__Provided passage__:
Michael L. Weiss is an American engineer who is known for his contributions to on-orbit satellite servicing missions, particular of the Hubble Space Telescope. Weiss most recently served as deputy program director on the Hubble Space Telescope program at NASA's Goddard Space Flight Center in Greenbelt, Maryland.

Weiss received his B.S. and M.S. in aerospace engineering from the University of Maryland at College Park in 1978 and 1983. He has led the systems engineering for missions including the Solar Maximum Mission, Upper Atmosphere Research Satellite, the Compton Gamma Ray Observatory and Extreme Ultraviolet Explorer as well as the first shuttle based satellite repair, the Solar Maximum Repair Mission in 1984.

Weiss was involved in all 5 Hubble Space Telescope servicing missions. He directed systems development during servicing mission 1 and servicing mission 2. He served as deputy program director through servicing mission 4. He also led the Mishap Investigation Board investigating the failure of a balloon launch from Australia carrying a gamma-ray telescope for to the University of California at Berkeley.

Weiss is an accomplished diver having accumulated over 200 hours in NASA’s Neutral Buoyancy Laboratory in training Shuttle flight crews on servicing techniques and procedures. Outside NASA, he an open water diver and underwater photographer.

Weiss has appeared on NOVA, the Discovery Channel, NPR, and the BBC discussing Hubble and the servicing missions.

__Task 1__:
Summarize the Michael L. Weiss biography in two sentences.
__Task 2__:
According to the Michael L. Weiss biography, which university awarded Weiss his degrees in aerospace engineering?
__Task 3__:
For each statement, say whether it agrees with the Michael L. Weiss biography, and quote the words that decide it.
(a) Weiss directed systems development during servicing mission 4.
(b) Weiss has accumulated over 200 hours in NASA's Neutral Buoyancy Laboratory.
(c) The Solar Maximum Repair Mission took place in 1984.

__Provided data__:
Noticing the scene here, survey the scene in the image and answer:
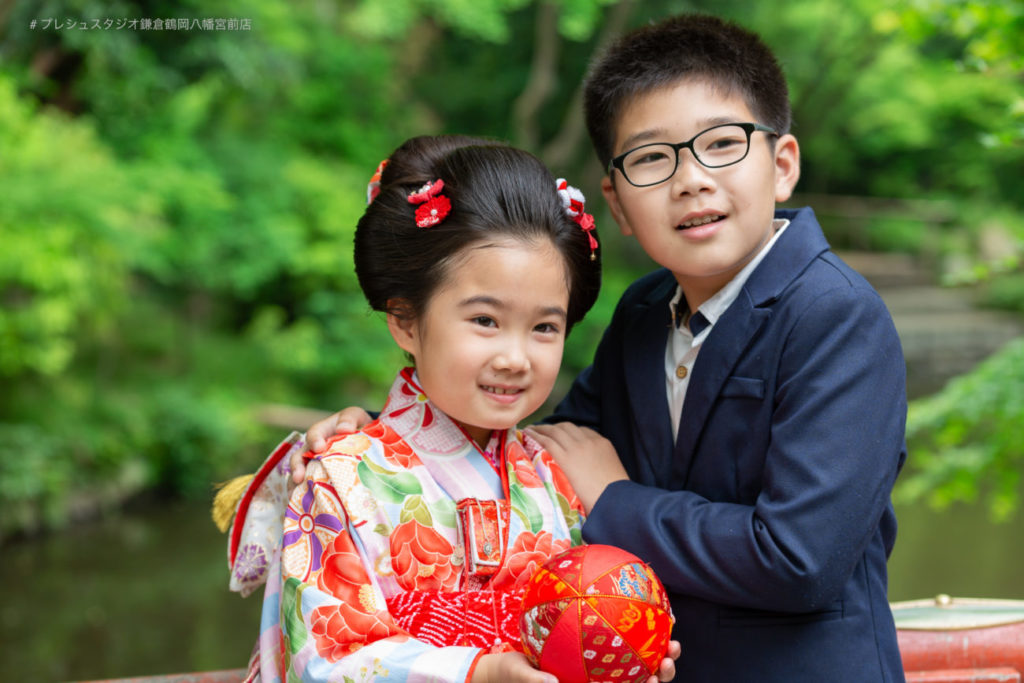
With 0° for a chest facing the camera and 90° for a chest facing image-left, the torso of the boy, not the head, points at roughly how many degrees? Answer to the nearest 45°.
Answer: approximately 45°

---

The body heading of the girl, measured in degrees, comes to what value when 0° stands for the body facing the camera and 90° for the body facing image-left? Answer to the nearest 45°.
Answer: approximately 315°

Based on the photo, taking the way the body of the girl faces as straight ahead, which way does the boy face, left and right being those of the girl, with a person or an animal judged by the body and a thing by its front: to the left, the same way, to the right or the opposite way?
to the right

__Written solution 1__:
Michael L. Weiss is an American engineer known for his work on on-orbit satellite servicing, especially of the Hubble Space Telescope, and he most recently served as deputy program director on the Hubble program at NASA's Goddard Space Flight Center. He took part in all five Hubble servicing missions, led systems engineering for several other missions including the 1984 Solar Maximum Repair Mission, and has spent over 200 hours training Shuttle crews in NASA's Neutral Buoyancy Laboratory.

__Written solution 2__:
The University of Maryland at College Park.

__Written solution 3__:
(a) No: "He directed systems development during servicing mission 1 and servicing mission 2."
(b) Yes: "having accumulated over 200 hours in NASA’s Neutral Buoyancy Laboratory"
(c) Yes: "the Solar Maximum Repair Mission in 1984"